Work required:
Swap "chart" for "graph" throughout the entries below and reproduce them with every other word unchanged. Leave out the pictures.

Stored records:
· · · · · · ·

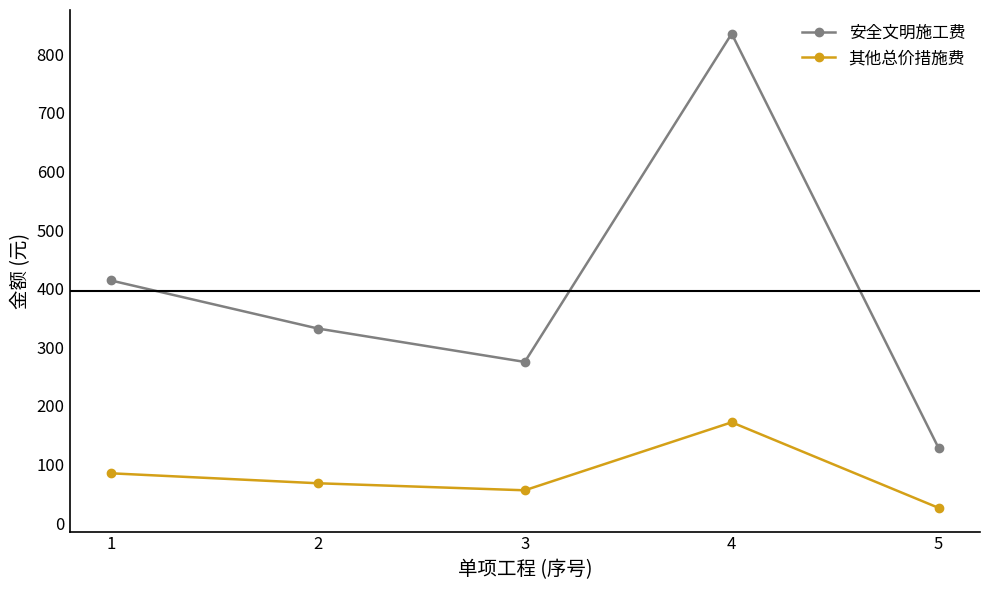

True or false: 其他总价措施费 has more than 0 points higher than both neighbors.

True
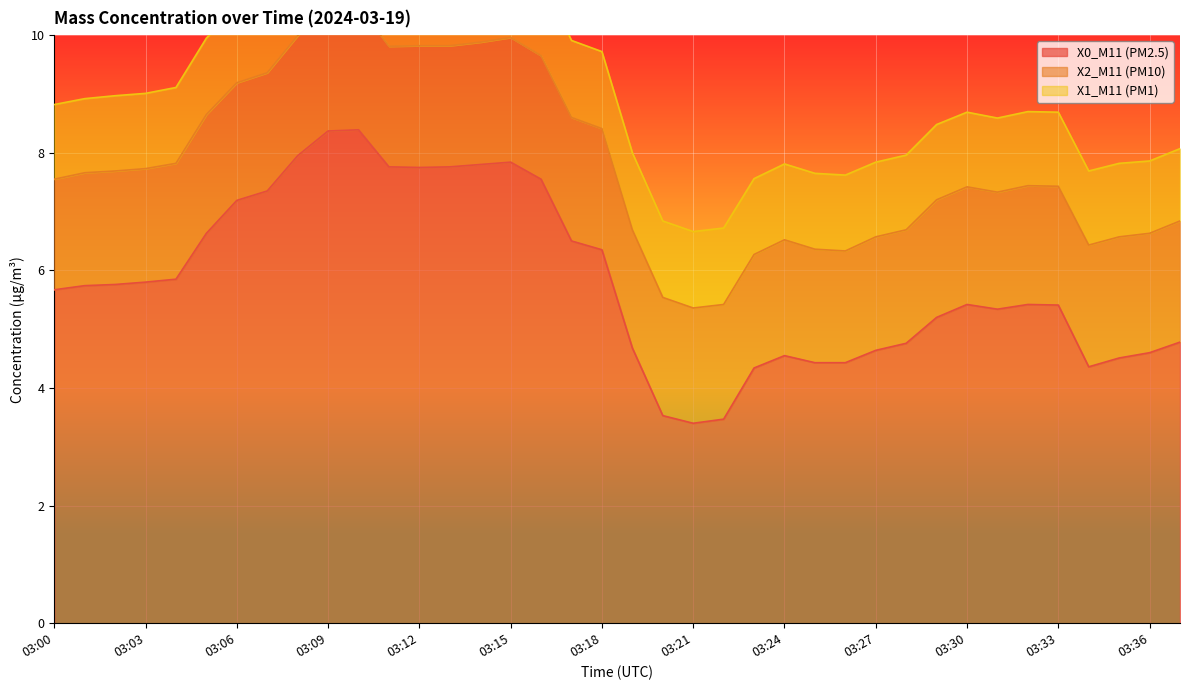

Reading right to left, what are all the values shown in this chart?

X0_M11 (PM2.5): 4.8	4.6	4.5	4.4	5.4	5.4	5.3	5.4	5.2	4.8	4.6	4.4	4.4	4.5	4.3	3.5	3.4	3.5	4.7	6.3	6.5	7.5	7.8	7.8	7.8	7.8	7.8	8.4	8.4	8.0	7.3	7.2	6.6	5.8	5.8	5.8	5.7	5.7
X2_M11 (PM10): 2.1	2.0	2.1	2.1	2.0	2.0	2.0	2.0	2.0	1.9	1.9	1.9	1.9	2.0	1.9	1.9	2.0	2.0	2.0	2.1	2.1	2.1	2.1	2.1	2.1	2.1	2.0	2.1	2.1	2.0	2.0	2.0	2.0	2.0	1.9	1.9	1.9	1.9
X1_M11 (PM1): 1.2	1.2	1.2	1.3	1.3	1.3	1.3	1.3	1.3	1.3	1.3	1.3	1.3	1.3	1.3	1.3	1.3	1.3	1.3	1.3	1.3	1.3	1.3	1.3	1.3	1.3	1.3	1.3	1.3	1.3	1.3	1.3	1.3	1.3	1.3	1.3	1.3	1.3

· · · · · · ·

Response:
True or false: 其他总价措施费 has more than 0 points higher than both neighbors.

True

Reading right to left, what are all the values shown in this graph?

X0_M11 (PM2.5): 4.8	4.6	4.5	4.4	5.4	5.4	5.3	5.4	5.2	4.8	4.6	4.4	4.4	4.5	4.3	3.5	3.4	3.5	4.7	6.3	6.5	7.5	7.8	7.8	7.8	7.8	7.8	8.4	8.4	8.0	7.3	7.2	6.6	5.8	5.8	5.8	5.7	5.7
X2_M11 (PM10): 2.1	2.0	2.1	2.1	2.0	2.0	2.0	2.0	2.0	1.9	1.9	1.9	1.9	2.0	1.9	1.9	2.0	2.0	2.0	2.1	2.1	2.1	2.1	2.1	2.1	2.1	2.0	2.1	2.1	2.0	2.0	2.0	2.0	2.0	1.9	1.9	1.9	1.9
X1_M11 (PM1): 1.2	1.2	1.2	1.3	1.3	1.3	1.3	1.3	1.3	1.3	1.3	1.3	1.3	1.3	1.3	1.3	1.3	1.3	1.3	1.3	1.3	1.3	1.3	1.3	1.3	1.3	1.3	1.3	1.3	1.3	1.3	1.3	1.3	1.3	1.3	1.3	1.3	1.3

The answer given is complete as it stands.